文書抜粋:
<<<<
左・「パート・ド・ヴェール」技法を使用した飯塚亜裕子さんの大鉢。右・高度なカットワークを用いた中村敏康さんのグラス。
デザイン&プロダクツ
2020.07.17

うるわしのガラス器
―新時代の到来

ガラスは不思議な存在だ。透明、半透明、不透明、薄くやわらかく繊細にも、厚く直線的で重々しくもなれる。紀元前の作品が今なお残るほど、劣化・風化に強い材でありながら、簡単に砕けるほど脆くもある。変幻自在なガラスに、国内のガラス作家たちの才能が立ち向かい、今世界で大きな注目を集めている。

 

ガラス作家たち・新世代
文=井上典子

日本のガラス工芸界が今、面白い。どこにも似通ったもののない、独自の扉が開かれつつある。

実は少し前までガラスは、国内の工芸界では異端であり少数であった。教育機関もほとんどなく、陶磁器や漆器に比べれば、マーケットサイズも驚くほど小さい。作家といえる人も少なかった。しかし20 年くらい前からぽつぽつと手がける人が増え始め、さらにこの5、6 年で一気に新風が吹き込んでいる。欧州や米国の技術を習得したうえで、まったく別の角度からアプローチするような、日本人の感性で自由に表現した作品が目立ってきたのだ。


橋村大作さんの浅鉢。氷裂状の割れ目を作り、再び焼きなおすアイスクラックという技法を使用。16 世紀頃に生まれた技法で、厚手で重量感のある美しさに定評がある。
>>>>
記録情報:
<<<<
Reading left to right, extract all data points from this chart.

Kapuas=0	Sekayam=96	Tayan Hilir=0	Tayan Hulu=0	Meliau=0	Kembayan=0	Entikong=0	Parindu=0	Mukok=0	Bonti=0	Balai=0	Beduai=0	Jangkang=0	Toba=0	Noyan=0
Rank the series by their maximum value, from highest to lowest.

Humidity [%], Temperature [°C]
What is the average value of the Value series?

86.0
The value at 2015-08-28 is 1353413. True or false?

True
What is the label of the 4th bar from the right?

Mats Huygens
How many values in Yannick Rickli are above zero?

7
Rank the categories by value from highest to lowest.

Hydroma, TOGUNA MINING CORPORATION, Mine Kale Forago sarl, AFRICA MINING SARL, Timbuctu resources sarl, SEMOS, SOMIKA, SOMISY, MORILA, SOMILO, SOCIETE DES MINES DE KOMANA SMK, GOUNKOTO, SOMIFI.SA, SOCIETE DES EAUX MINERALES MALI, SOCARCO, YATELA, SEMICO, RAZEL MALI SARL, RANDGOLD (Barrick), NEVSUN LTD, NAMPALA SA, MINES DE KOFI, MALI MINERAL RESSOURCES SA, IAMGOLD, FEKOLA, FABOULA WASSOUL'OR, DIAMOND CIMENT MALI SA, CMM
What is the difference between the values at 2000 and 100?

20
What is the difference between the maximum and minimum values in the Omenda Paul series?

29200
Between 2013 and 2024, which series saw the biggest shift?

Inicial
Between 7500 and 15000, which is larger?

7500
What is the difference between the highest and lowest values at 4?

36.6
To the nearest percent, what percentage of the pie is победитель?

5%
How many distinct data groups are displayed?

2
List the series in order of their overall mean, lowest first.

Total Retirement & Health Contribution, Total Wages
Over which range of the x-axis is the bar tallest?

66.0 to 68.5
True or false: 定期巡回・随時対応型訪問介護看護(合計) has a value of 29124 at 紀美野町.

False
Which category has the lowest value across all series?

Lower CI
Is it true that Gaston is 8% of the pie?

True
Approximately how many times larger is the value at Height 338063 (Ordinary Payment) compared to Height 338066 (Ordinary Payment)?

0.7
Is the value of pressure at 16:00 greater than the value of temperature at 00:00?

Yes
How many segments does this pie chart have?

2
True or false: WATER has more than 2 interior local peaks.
>>>>
作業指示 A: ガラス工芸の記事のうち、「ガラスは不思議な存在だ。透明」で始まり「感のある美しさに定評がある。」で終わるまでの部分を、一字も変えずに書き写しなさい。
作業指示 B:
ガラス工芸の記事を読み、次の問いに答えなさい。
(i) 飯塚亜裕子さんの大鉢には、何という技法が使われているか。
(ii) アイスクラックという技法は、いつ頃生まれたとされているか。
(iii) 少し前まで、ガラスは国内の工芸界でどのような存在であったと述べられているか。
記録は、この文書とは別の出典から取られたものである。

解答例 A:
ガラスは不思議な存在だ。透明、半透明、不透明、薄くやわらかく繊細にも、厚く直線的で重々しくもなれる。紀元前の作品が今なお残るほど、劣化・風化に強い材でありながら、簡単に砕けるほど脆くもある。変幻自在なガラスに、国内のガラス作家たちの才能が立ち向かい、今世界で大きな注目を集めている。

 

ガラス作家たち・新世代
文=井上典子

日本のガラス工芸界が今、面白い。どこにも似通ったもののない、独自の扉が開かれつつある。

実は少し前までガラスは、国内の工芸界では異端であり少数であった。教育機関もほとんどなく、陶磁器や漆器に比べれば、マーケットサイズも驚くほど小さい。作家といえる人も少なかった。しかし20 年くらい前からぽつぽつと手がける人が増え始め、さらにこの5、6 年で一気に新風が吹き込んでいる。欧州や米国の技術を習得したうえで、まったく別の角度からアプローチするような、日本人の感性で自由に表現した作品が目立ってきたのだ。


橋村大作さんの浅鉢。氷裂状の割れ目を作り、再び焼きなおすアイスクラックという技法を使用。16 世紀頃に生まれた技法で、厚手で重量感のある美しさに定評がある。

解答例 B:
(i) 「パート・ド・ヴェール」技法
(ii) 16世紀頃
(iii) 異端であり少数であった。